During our discussions at the Latino Cultural center, some of the topics were general in nature, but there were particular questions that generated great debate and even questioned our profession. There is something to be said about architecture that is innovative because of its use of material and its unique interpretation of space, but when you design for a deeply rooted culture - how do you advance architecture? How do you translate tradition and customs into our contemporary world and through what language? Words like sophisticated, strategy and performance may not be so fitting when in essence some people just want what they have known and experienced for all their life – whether that is a preference of color, material or space arrangement. And to this we answered YES! Yes Architecture can respond and adapt culture to our changing environment, but understanding how this can be done has to go beyond textbooks and Google searches. We must avoid, in a subliminal or subconscious manner, our intuitive desire to drive projects in any one direction; we must engage and become entangled in order to express culturally significant Architecture.

I love to travel, I have been to many places in Europe, Asia and the Americas. One of my dearest
memories, is of my Grandpa’s town in the Mountainous regions of Chihuahua, Mexico. There, a small
village can only be accessed through a small winding, unpaved road. Dangerous you might say? Yes! But
genuine and unique to the way people live there. As you enter the ranch, you access a different world. Many houses are still made of Adobe Clay bricks and timber, there are no paved roadways, and everyone in the town knows each other. My Grandpa’s house sits atop a hill overlooking the town, and a rock trail from the house leads you to a crystal-clear stream just 200 feet away. The air is fresh and the sun embraces you with light and warmth. There is something very innocent about this place that words and actions such as “innovation”, “progress”, “technology” are a detriment to its very existence.

Denoting the importance of this anecdote, it is hard to conceive that Architecture become so worldly that we are in essence creating a homogenous language across the world. I do not believe we want society to be defined, in a way, by global expectations and a certain architectural language, which in case devalue the richness of context. When we visit places across the globe, we expect a unique experience, at least different than what we see at home.
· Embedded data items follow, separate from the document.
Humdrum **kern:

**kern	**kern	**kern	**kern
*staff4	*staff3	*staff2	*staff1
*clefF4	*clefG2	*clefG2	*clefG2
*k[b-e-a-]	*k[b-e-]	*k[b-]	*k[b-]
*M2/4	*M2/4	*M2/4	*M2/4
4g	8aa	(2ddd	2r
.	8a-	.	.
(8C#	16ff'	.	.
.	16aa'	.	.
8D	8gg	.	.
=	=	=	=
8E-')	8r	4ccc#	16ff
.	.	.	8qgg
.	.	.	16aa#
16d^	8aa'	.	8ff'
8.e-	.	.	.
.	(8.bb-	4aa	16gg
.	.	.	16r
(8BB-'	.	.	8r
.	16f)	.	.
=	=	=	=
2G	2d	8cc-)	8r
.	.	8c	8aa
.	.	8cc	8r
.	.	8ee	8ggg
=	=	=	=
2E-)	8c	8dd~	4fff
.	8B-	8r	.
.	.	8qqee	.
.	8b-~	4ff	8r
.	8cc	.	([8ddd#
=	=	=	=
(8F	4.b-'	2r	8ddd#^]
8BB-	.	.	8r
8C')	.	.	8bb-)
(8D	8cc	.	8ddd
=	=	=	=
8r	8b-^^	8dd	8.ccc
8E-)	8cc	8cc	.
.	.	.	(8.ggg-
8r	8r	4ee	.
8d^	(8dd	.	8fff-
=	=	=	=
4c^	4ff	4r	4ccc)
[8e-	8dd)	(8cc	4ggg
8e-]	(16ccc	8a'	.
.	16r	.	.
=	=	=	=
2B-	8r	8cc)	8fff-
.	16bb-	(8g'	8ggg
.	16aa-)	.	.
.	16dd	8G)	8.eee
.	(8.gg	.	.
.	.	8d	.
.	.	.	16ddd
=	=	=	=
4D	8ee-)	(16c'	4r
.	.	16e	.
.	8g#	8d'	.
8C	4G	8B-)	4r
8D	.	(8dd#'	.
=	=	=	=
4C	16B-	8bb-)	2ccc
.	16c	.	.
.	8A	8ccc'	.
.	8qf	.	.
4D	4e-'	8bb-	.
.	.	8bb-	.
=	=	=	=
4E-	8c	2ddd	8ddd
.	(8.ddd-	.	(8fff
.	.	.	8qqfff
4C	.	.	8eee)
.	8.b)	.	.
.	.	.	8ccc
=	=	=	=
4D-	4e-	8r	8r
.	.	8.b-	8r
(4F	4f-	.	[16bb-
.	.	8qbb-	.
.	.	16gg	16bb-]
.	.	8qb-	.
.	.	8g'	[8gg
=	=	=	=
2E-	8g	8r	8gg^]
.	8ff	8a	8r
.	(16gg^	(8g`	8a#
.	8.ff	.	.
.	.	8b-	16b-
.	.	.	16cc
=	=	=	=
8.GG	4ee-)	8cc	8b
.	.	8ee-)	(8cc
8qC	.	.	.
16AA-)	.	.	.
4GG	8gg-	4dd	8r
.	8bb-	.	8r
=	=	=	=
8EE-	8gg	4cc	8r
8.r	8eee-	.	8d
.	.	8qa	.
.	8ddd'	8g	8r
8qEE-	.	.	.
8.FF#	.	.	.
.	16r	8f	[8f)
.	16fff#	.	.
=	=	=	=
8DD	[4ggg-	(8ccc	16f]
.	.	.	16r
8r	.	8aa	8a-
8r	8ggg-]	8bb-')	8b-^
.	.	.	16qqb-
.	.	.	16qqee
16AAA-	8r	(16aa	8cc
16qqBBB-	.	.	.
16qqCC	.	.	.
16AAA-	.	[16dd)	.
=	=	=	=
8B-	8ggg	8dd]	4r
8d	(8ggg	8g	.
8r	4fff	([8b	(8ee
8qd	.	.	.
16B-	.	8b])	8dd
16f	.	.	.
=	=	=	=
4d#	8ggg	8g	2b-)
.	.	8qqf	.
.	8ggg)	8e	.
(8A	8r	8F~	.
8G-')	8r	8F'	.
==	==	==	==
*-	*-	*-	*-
In places where there is great economic advancement, it will be crucial to take a moment of reflection and contemplation.

Simply said, culture in architecture is relevant. It is not about googling context and typing in the country's history in the web. It is about connecting with people, understanding customs and tradition.

Some values are just intangible and some architecture aspects of culture, like great family recipes, are passed down from generations. We must tap into this to enhance and promote our identity as a society and individuals.